What Is The Greenhouse Effect?
When the sunlight (solar radiation) reaches Earth, some of it is reflected back into space by our atmosphere. However, most of the solar radiation, having a short wavelength, passes through the atmosphere. As the solar radiation hits earth’s surface some of it does reflect back through the atmosphere and into space. Yet, much of the solar radiation is absorbed by the land and water surfaces. When the solar radiation is absorbed by land and sea, it warms the surface and is converted into long wavelength, or infrared, radiation.
The infrared radiation is emitted by the earth’s surface and reaches the atmosphere. Some of the infrared radiation passes through the atmosphere into space. However, “greenhouse gases” in the atmosphere (mainly, water vapor and Carbon Dioxide, CO2) absorb some of this long wavelength radiant energy and the molecules generate heat. Some of the heat escapes above into space and some is emitted back toward Earth.
This atmospheric re-emitted infrared radiation supplements the earth-warming effect from the solar radiation, further warming the earth and the layer of air immediately above the earth, known as the troposphere. This radiant energy “trapped” by the atmosphere is known as the Greenhouse Effect.
Without the Greenhouse Effect, the earth would be a lot colder as the infrared radiation escapes back into space. (Think of the cold nights over a high desert with a thin atmosphere above.) The infrared radiation which is partially trapped by the atmosphere makes the average temperature of the earth warmer. This is a natural phenomenon. The global warming problem arises from changes in the concentration of the greenhouse gases in the atmosphere.
How Can Global Warming Be Traced to Carbon Dioxide (CO2)?
The gases that make up 99 percent of our atmosphere—nitrogen, oxygen, and argon—do not absorb visible or infrared light and thus let both forms of radiation pass through. The next most abundant gases—water vapor and CO2—do absorb a portion of the infrared heat radiated by the earth, thereby preventing it from reaching space.
While water vapor and CO2 make up a small percentage of the atmosphere, they share their absorbed heat with the other molecules when they bump against one another when mixing.
The heating effect of extra CO2, methane, nitrous oxide, and many other minor gases can be calculated with confidence based on properties that have been measured carefully in the lab.
Currently, the total heating produced by the increases of all such long-lived greenhouse gases since pre-industrial times is equal to about 1 percent of all solar radiation absorbed at the surface. The effect would be somewhat similar if the sun had started to shine 1 percent more brightly during the 20th century.
Small changes of the earth’s heat balance can lead to large climatic changes. Between ice ages and warm periods, the difference in global average temperatures has been only about 5 degrees Celsius in the tropics and 8 degrees C in polar regions.
Why are climatologists so highly confident that human activities are dangerously warming the earth?

» **BRIEF A**
In the greenhouse effect explainer, recast the paragraph beginning "The gases that make up 99 percent of our atmosphere" as a short bulleted list that keeps its main facts.
» **BRIEF B**
What name does the greenhouse effect explainer give to the layer of air immediately above the earth?
» **BRIEF C**
Write the next paragraph of the greenhouse effect explainer, picking up after its final line.
The records have no connection to the greenhouse effect explainer.

Data items:
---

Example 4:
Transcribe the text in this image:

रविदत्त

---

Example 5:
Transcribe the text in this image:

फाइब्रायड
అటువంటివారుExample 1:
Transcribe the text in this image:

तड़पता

* * *

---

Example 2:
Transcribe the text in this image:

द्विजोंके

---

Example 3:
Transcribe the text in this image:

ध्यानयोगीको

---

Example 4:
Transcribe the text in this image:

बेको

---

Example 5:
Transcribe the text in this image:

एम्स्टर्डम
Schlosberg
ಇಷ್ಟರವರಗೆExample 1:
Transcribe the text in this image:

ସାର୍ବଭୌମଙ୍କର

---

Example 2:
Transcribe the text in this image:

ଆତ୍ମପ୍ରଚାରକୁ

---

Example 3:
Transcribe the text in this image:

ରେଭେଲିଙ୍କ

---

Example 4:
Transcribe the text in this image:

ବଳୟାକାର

» **EXERCISE OUTPUT A**
- Nitrogen, oxygen and argon make up 99 percent of the atmosphere.
- These gases do not absorb visible or infrared light, so both pass through.
- Water vapor and CO2 are the next most abundant gases.
- They absorb part of the infrared heat radiated by the earth, keeping it from reaching space.

» **EXERCISE OUTPUT B**
The troposphere.

» **EXERCISE OUTPUT C**
Atmospheric concentrations of carbon dioxide, methane, and nitrous oxide remained roughly stable for nearly 10,000 years, before the abrupt and rapidly accelerating increases of the past 200 years. Growth rates for concentrations of carbon dioxide have been faster in the past 10 years than over any 10- year period since continuous atmospheric monitoring began in the 1950s.
- CO2 concentrations are now roughly 35 percent above pre-industrial levels (which can be determined from air bubbles trapped in ice cores).
- Methane levels are roughly 250 percent of pre-industrial levels.
- Nitrous oxide levels are around 20 percent higher.
How can we be sure that humans are responsible for these increases?
- Geographic differences in concentrations reveal that sources occur predominantly over land in the heavily populated Northern Hemisphere.
- Analysis of isotopes which can distinguish between sources of emissions demonstrates that the majority of the increases in CO2 come from combustion of fossil fuels (coal, oil, and natural gas). Methane and nitrous gas increases derive from agricultural practices and the burning of fossil fuels.
Scientists use a concept called radiative forcings. Radiative forcings (expressed as watts per square meter) is the change that is caused in the global energy balance of the earth relative to pre-industrial times. Positive radiative forcings warm the earth; negative radiative forcings cool the earth. Scientists can quantify the radiative forcings of long-lived greenhouse gases fairly precisely because we know their concentrations, their spatial distribution, and the physics of their interaction with radiation.
In addition to changes in industrial age greenhouse gas concentrations, additional human factors include human generated microscopic particles called aerosols, ozone, surface albedo (reflectivity), and aircraft contrails—although the influences of these mechanisms is much less certain. For example, some aerosols may brighten clouds, increase their reflectivity. To the extent this aerosol cloud albedo effect creates negative radiative forcings, it is thought to be minor.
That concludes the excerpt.